| Task set |
[A] Reproduce the passage on the Russian election word for word, starting at "Garry Kasparov was" and ending at "must make ours.".
[B] Answer these questions from the passage on the Russian election:
(i) What share of the vote did Reagan collect in 1984?
(ii) At which polling station did Roman Udot say he saw stacked ballots?
(iii) What opposition youth group were Oleg Vasilyev and Ivan Afonin members of?

| Extracted text |

#####

The results show that, as they have shown many times before, if Russian “voters” couldn’t have Medvedev, the anointed proxy of a proud KGB spy, then their second choice was a Communist (Gennady Zyuganov).

In 1984, Republican Ronald Reagan was reelected president with the support of 49 of the 50 American states. At that time one of the most popular figures in American electoral history, Reagan collected just 59% of the vote, far less than the share taken by Medvedev, a totally unproven unknown. In Franklin Roosevelt’s best of four election performances, his first reelection in 1936, his result was almost exactly the same (61%, losing two states). FDR was the only president ever elected to a third term, so popular was he in his prime, yet his share of the vote was likewise far behind that of Medvedev, who has never accomplished a single thing for Russia. No president in American history has come remotely close to securing 70% of the popular vote but Dmitri Medvedev, a walking cipher, a sycophant, exceed the performances of Reagan and FDR by a whopping 16% even though inflation is spiraling out of control, Russia’s relations with foreign countries have never been worse, corruption and human rights abuses are rampant and the country is losing hundreds of thousands from its population ever year due to unremedied sickness from a thousand sources.

Medvedev did not debate, face critical TV advertising or criticize any aspect of the Putin administration.

Kremlin spokesman Dmitry Peskov stated: “These are free and democratic elections, and they were preceded by a free and democratic campaign.” Yet, the Moscow Times reported:

One independent observer told The Moscow Times that a less subtle approach was used at Polling Station No. 1513 in the Pechatniki district in southeast Moscow. The observer, Roman Udot, said he peered through the slots of both the sealed ballot boxes at the polling station and saw neatly stacked ballots, despite the fact that voting had not yet begun. The top ballot in each stack had a mark next to Medvedev’s name, Udot said. He managed to take a photograph of the stack of ballots in one of the boxes and posted the pictures on his blog, romanik.livejournal.com. The photographs appear to support his claim. “I reported this to the election officials,” Udot said in a telephone interview. “I called police, and they came here for a while. What drives me nuts is that no one cares or takes any action.”

Garry Kasparov was not allowed to walk onto Red Square during the elections. Oleg Vasilyev, 21, and Ivan Afonin, 18, members of the opposition youth group Oborona, were arrested on sight by OMON. A Moscow Times photographer was threatened with arrest and assaulted when he attempted to photograph these actions. And the day after the elections, when citizens peacefully gathered to protest all of the foregoing facts, this is how, as we report below, Medvedev’s government responded:


It’s barbarism, pure and simple. Russia must be cast out from the community of civilized nations. It’s people have made their choice, now we must make ours.

#####

Collected data:
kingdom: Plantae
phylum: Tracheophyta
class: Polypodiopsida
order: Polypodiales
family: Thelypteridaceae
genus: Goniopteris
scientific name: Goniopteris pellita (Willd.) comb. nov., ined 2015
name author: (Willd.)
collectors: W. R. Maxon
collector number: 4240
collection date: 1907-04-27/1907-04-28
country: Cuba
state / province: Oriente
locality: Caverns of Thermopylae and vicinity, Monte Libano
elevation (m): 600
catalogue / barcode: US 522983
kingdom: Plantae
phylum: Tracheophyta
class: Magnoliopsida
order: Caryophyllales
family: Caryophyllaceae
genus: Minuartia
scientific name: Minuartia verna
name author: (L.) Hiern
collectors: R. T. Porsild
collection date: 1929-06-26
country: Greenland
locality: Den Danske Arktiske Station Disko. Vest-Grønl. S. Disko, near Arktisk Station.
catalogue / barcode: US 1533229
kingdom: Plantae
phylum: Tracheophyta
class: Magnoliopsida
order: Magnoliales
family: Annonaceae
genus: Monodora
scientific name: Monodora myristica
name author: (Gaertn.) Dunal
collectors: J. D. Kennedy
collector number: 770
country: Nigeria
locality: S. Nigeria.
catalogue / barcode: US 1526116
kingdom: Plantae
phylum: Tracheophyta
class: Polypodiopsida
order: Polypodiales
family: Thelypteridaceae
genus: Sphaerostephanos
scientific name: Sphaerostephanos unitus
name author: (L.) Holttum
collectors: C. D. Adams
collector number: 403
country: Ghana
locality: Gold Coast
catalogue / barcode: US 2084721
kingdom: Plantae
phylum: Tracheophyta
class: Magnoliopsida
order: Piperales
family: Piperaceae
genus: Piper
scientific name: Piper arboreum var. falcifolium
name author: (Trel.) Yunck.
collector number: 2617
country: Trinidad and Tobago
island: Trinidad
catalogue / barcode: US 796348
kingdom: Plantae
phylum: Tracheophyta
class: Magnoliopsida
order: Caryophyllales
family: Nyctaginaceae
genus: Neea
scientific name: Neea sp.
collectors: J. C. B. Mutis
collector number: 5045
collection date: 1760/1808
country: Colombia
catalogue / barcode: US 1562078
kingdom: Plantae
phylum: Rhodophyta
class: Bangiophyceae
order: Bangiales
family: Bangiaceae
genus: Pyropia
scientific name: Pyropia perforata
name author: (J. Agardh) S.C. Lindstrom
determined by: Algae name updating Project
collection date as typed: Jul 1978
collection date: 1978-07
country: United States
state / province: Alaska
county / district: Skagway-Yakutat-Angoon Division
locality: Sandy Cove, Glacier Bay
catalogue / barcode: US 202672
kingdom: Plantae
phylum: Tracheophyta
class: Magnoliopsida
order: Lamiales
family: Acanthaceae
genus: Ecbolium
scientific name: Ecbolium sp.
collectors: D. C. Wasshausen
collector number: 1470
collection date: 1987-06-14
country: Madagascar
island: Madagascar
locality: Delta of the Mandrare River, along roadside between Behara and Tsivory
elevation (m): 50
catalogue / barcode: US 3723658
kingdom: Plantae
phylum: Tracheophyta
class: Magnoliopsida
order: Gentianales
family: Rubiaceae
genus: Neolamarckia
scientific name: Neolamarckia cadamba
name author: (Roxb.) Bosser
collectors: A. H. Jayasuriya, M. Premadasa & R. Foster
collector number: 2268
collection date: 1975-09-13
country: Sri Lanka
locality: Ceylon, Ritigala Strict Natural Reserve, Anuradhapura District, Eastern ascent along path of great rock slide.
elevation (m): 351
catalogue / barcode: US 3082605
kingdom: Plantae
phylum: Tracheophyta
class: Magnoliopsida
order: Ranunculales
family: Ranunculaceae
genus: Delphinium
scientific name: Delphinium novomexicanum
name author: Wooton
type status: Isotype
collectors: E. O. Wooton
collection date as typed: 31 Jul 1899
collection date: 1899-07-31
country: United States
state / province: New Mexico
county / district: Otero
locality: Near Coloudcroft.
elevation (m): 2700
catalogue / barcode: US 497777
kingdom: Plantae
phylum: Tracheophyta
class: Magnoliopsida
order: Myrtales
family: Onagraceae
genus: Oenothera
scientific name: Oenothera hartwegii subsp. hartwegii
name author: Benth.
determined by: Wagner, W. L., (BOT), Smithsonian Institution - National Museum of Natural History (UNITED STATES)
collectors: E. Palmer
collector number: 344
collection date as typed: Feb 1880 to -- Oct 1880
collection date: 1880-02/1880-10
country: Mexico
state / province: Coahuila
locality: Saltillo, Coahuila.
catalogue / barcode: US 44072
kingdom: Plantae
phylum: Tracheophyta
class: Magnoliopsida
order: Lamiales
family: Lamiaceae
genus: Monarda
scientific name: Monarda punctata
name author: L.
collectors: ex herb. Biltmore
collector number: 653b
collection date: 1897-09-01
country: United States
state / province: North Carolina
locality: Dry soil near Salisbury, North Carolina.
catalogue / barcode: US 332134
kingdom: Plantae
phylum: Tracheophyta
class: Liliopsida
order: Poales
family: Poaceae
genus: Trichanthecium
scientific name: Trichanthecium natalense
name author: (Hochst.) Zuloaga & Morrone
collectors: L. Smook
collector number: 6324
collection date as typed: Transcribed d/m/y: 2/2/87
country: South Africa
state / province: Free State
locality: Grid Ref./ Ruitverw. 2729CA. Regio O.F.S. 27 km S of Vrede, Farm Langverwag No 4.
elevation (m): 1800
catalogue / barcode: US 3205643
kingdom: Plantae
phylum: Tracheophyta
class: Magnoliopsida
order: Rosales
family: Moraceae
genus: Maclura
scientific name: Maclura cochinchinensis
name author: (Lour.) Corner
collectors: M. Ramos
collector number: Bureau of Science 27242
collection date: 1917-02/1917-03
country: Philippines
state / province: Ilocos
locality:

#####

| Solutions in order |
[A]
Garry Kasparov was not allowed to walk onto Red Square during the elections. Oleg Vasilyev, 21, and Ivan Afonin, 18, members of the opposition youth group Oborona, were arrested on sight by OMON. A Moscow Times photographer was threatened with arrest and assaulted when he attempted to photograph these actions. And the day after the elections, when citizens peacefully gathered to protest all of the foregoing facts, this is how, as we report below, Medvedev’s government responded:


It’s barbarism, pure and simple. Russia must be cast out from the community of civilized nations. It’s people have made their choice, now we must make ours.

[B]
(i) 59%
(ii) Polling Station No. 1513 in the Pechatniki district in southeast Moscow
(iii) Oborona